• [Passage]
■ ■ ■ ■

7.415   Records.  The natural gas supplier shall keep accurate books of ac­count at an office in Oregon for the pur­pose of determining the amounts due to the city under section 7.405.  The city may inspect the books of account at any time during business hours and may audit the books from time to time.  The city council may require periodic reports from the natural gas supplier relating to its opera­tions and revenues within the city.

 

7.420   Rights and Privileges.  Subject to payment of the business privilege tax imposed by sections 7.400 to 7.445, the city hereby grants to natural gas suppliers the nonex­clusive right and privi­lege to con­struct, maintain and oper­ate a natural gas distri­bution system within the city, to in­stall, main­tain and operate on and under the streets and bridges and public places of the city, facilities for the transmission and distribu­tion of gas to the city and its in­habi­tants and to other cus­tomers and territory beyond the limits of the city, and to transmit, distribute and sell natural gas.

 

7.425   Other Obligations Not Affected by Tax.     Any amount due the city as a tax under sections 7.400 to 7.445 is in addi­tion to any other payment required by law, and shall not be considered as pay­ment in lieu of or as credit toward:

(1)  Any franchise fee paid to the city for the use of the streets, bridges and public places of the city;
(2)  The payment of any general ad valorem taxes levied or imposed upon the properties of the natural gas supplier;
(3)  Any local improvement assess­ment imposed upon the natural gas sup­plier;
(4)  Any permit fees or inspection fees required by the construc­tion codes or other ordinances of the city; or
(5)  Any similar fee or charge im­posed by law.

■ ■ ■ ■

• [Record excerpts]
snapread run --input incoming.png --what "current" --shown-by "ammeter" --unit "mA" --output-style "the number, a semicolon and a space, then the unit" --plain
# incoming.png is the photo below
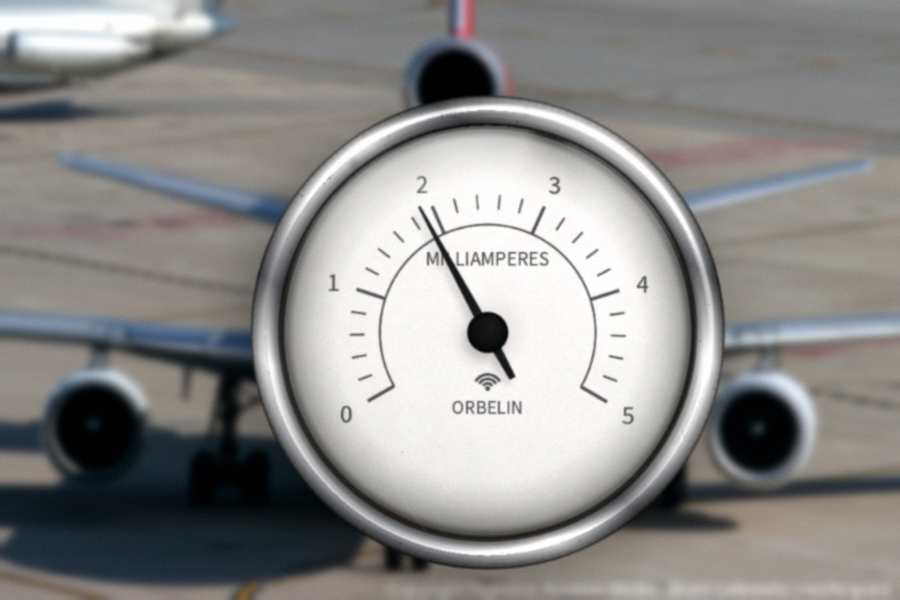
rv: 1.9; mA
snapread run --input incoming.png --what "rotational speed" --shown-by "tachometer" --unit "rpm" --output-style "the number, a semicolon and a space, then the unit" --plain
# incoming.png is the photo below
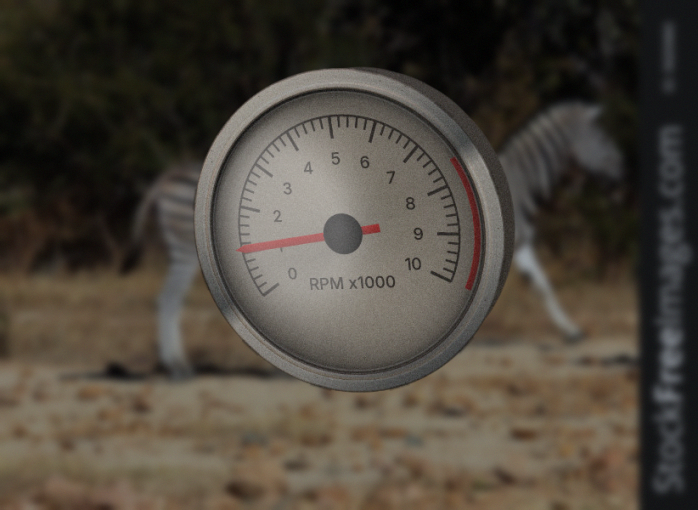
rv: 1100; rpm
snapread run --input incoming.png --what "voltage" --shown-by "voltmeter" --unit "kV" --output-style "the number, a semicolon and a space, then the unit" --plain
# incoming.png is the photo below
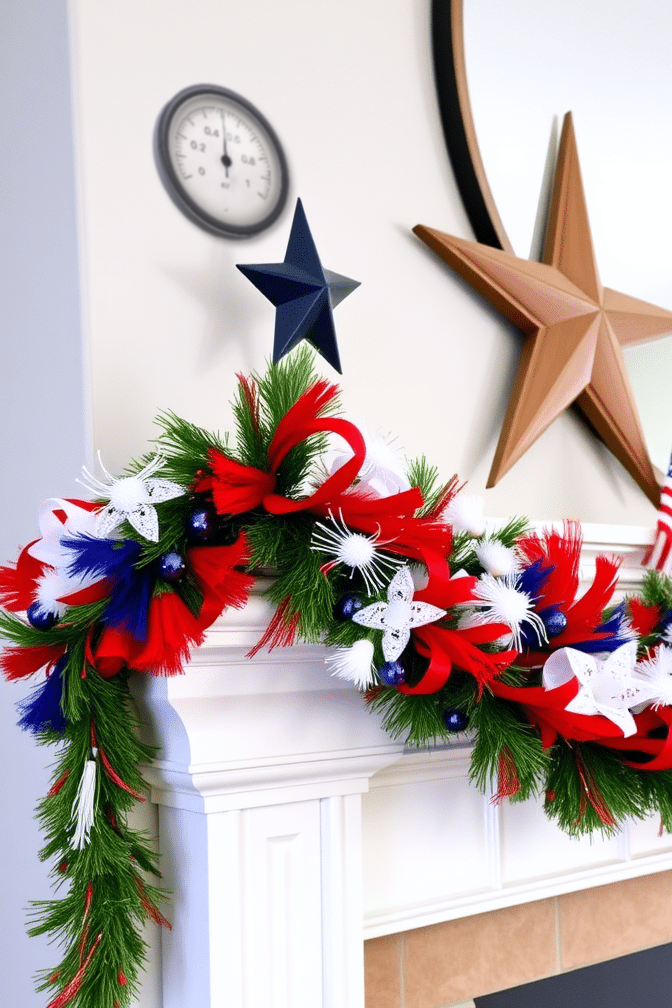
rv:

■ ■ ■ ■

• [Required action 1] Translate this sentence from the natural gas ordinance into Spanish: "The city may inspect the books of account at any time during business hours and may audit the books from time to time."
• [Required action 2] Write the next part of the natural gas ordinance, picking up after its final listed item.
The rows have nothing to do with the ordinance on natural gas suppliers.

• [Your response 1] La ciudad podrá inspeccionar los libros de contabilidad en cualquier momento durante el horario comercial y podrá auditar los libros periódicamente.

• [Your response 2]
 

7.430   Indemnification.  The nat­ural gas supplier shall indemnify and save harm­less the city and its officers, agents and employees from any and all loss, cost and expense arising from dam­age to property and/or injury to or death of per­sons due to any wrongful or negli­gent act or omis­sion of the natural gas supplier, its agents or employ­ees in exer­cising the rights and privileges hereby granted.

 

7.435   Enforcement.  Any amount due the city as a tax, interest or penalty under sec­tions 7.400 to 7.445 shall consti­tute a debt of the person from whom the amount is due.  The city may bring action in court to en­force payment of the debt.

 

7.440   Effective Date of Tax.  Sections 7.400 to 7.445 shall apply to all gross re­venues col­lected by natural gas suppli­ers on or after August 1, 1998.

 

7.445   Classification of Tax.  The city coun­cil determines that the tax imposed by sec­tions 7.400 to 7.445 is not a tax sub­ject to the property tax limita­tions of Article XI, Sec­tion II(b) of the Oregon Constitu­tion.

 

PUBLIC UTILITIES PRIVILEGE TAX

 

7.500   Authority.  The privilege tax for use and occupancy of city streets cov­ered by sections 7.500 to 7.525 is enacted pur­suant to the authority of the city under Ore­gon law, including the au­thority to impose privilege taxes on public utilities.

 

7.505   Tax Imposed.  A tax for the privi­lege of occupying and using streets and other facilities within the city of one and one-half percent is imposed on the gross revenue received by Portland Gen­eral Electric Com­pany, an Oregon cor­pora­tion, hereinafter sometimes referred to as the "Company," within the city.

 

7.510   Methodology for Calculation.  The term "gross revenue" in sections 7.500 to 7.525 shall have the same mean­ing as set forth in Ordinance No. 437, "Portland General Electric Fran­chise."  The methodology for calculating the tax for the privilege of occupying and using streets and other facilities shall be identical to the meth­odol­ogy for calculat­ing the Com­pany's fran­chise fee, set forth in Ordi­nance No. 437.  Payment proce­dures, in­cluding calculation of interest on late remit­tances by the Company, shall be identical to the meth­odology set forth in Ordinance No. 437.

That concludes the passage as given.